*** SOURCE DATA ***
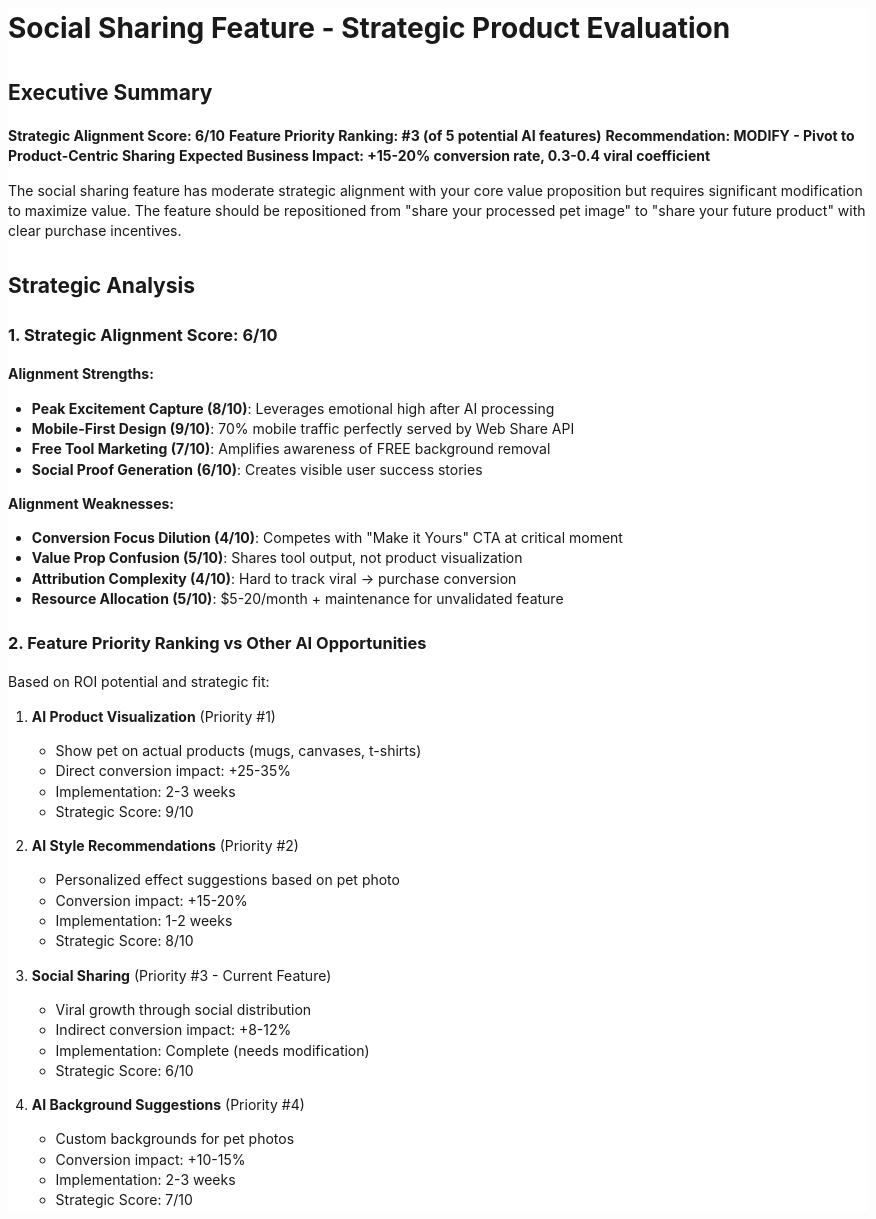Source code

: # Social Sharing Feature - Strategic Product Evaluation

## Executive Summary

**Strategic Alignment Score: 6/10**
**Feature Priority Ranking: #3 (of 5 potential AI features)**
**Recommendation: MODIFY - Pivot to Product-Centric Sharing**
**Expected Business Impact: +15-20% conversion rate, 0.3-0.4 viral coefficient**

The social sharing feature has moderate strategic alignment with your core value proposition but requires significant modification to maximize value. The feature should be repositioned from "share your processed pet image" to "share your future product" with clear purchase incentives.

## Strategic Analysis

### 1. Strategic Alignment Score: 6/10

**Alignment Strengths:**
- **Peak Excitement Capture (8/10)**: Leverages emotional high after AI processing
- **Mobile-First Design (9/10)**: 70% mobile traffic perfectly served by Web Share API
- **Free Tool Marketing (7/10)**: Amplifies awareness of FREE background removal
- **Social Proof Generation (6/10)**: Creates visible user success stories

**Alignment Weaknesses:**
- **Conversion Focus Dilution (4/10)**: Competes with "Make it Yours" CTA at critical moment
- **Value Prop Confusion (5/10)**: Shares tool output, not product visualization
- **Attribution Complexity (4/10)**: Hard to track viral → purchase conversion
- **Resource Allocation (5/10)**: $5-20/month + maintenance for unvalidated feature

### 2. Feature Priority Ranking vs Other AI Opportunities

Based on ROI potential and strategic fit:

1. **AI Product Visualization** (Priority #1)
   - Show pet on actual products (mugs, canvases, t-shirts)
   - Direct conversion impact: +25-35%
   - Implementation: 2-3 weeks
   - Strategic Score: 9/10

2. **AI Style Recommendations** (Priority #2)
   - Personalized effect suggestions based on pet photo
   - Conversion impact: +15-20%
   - Implementation: 1-2 weeks
   - Strategic Score: 8/10

3. **Social Sharing** (Priority #3 - Current Feature)
   - Viral growth through social distribution
   - Indirect conversion impact: +8-12%
   - Implementation: Complete (needs modification)
   - Strategic Score: 6/10

4. **AI Background Suggestions** (Priority #4)
   - Custom backgrounds for pet photos
   - Conversion impact: +10-15%
   - Implementation: 2-3 weeks
   - Strategic Score: 7/10
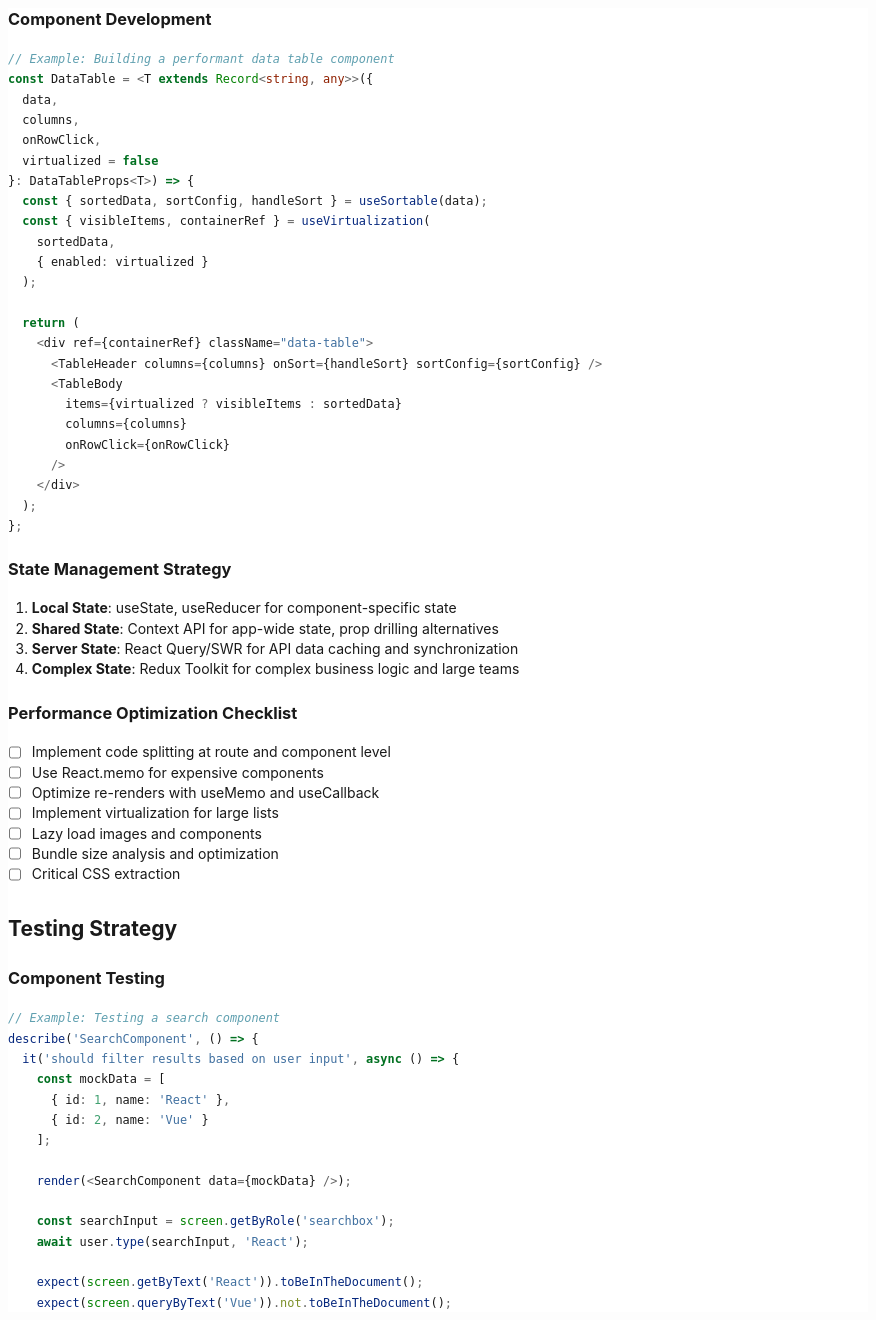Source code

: ### Component Development
```typescript
// Example: Building a performant data table component
const DataTable = <T extends Record<string, any>>({
  data,
  columns,
  onRowClick,
  virtualized = false
}: DataTableProps<T>) => {
  const { sortedData, sortConfig, handleSort } = useSortable(data);
  const { visibleItems, containerRef } = useVirtualization(
    sortedData,
    { enabled: virtualized }
  );
  
  return (
    <div ref={containerRef} className="data-table">
      <TableHeader columns={columns} onSort={handleSort} sortConfig={sortConfig} />
      <TableBody 
        items={virtualized ? visibleItems : sortedData}
        columns={columns}
        onRowClick={onRowClick}
      />
    </div>
  );
};
```

### State Management Strategy
1. **Local State**: useState, useReducer for component-specific state
2. **Shared State**: Context API for app-wide state, prop drilling alternatives
3. **Server State**: React Query/SWR for API data caching and synchronization
4. **Complex State**: Redux Toolkit for complex business logic and large teams

### Performance Optimization Checklist
- [ ] Implement code splitting at route and component level
- [ ] Use React.memo for expensive components
- [ ] Optimize re-renders with useMemo and useCallback
- [ ] Implement virtualization for large lists
- [ ] Lazy load images and components
- [ ] Bundle size analysis and optimization
- [ ] Critical CSS extraction

## Testing Strategy

### Component Testing
```typescript
// Example: Testing a search component
describe('SearchComponent', () => {
  it('should filter results based on user input', async () => {
    const mockData = [
      { id: 1, name: 'React' },
      { id: 2, name: 'Vue' }
    ];
    
    render(<SearchComponent data={mockData} />);
    
    const searchInput = screen.getByRole('searchbox');
    await user.type(searchInput, 'React');
    
    expect(screen.getByText('React')).toBeInTheDocument();
    expect(screen.queryByText('Vue')).not.toBeInTheDocument();
```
*** End of SOURCE DATA ***
Going through the entries above, report how many lines include the string "sortedData". The number alone is the answer.

# ANSWER TO THIS PROBLEM
3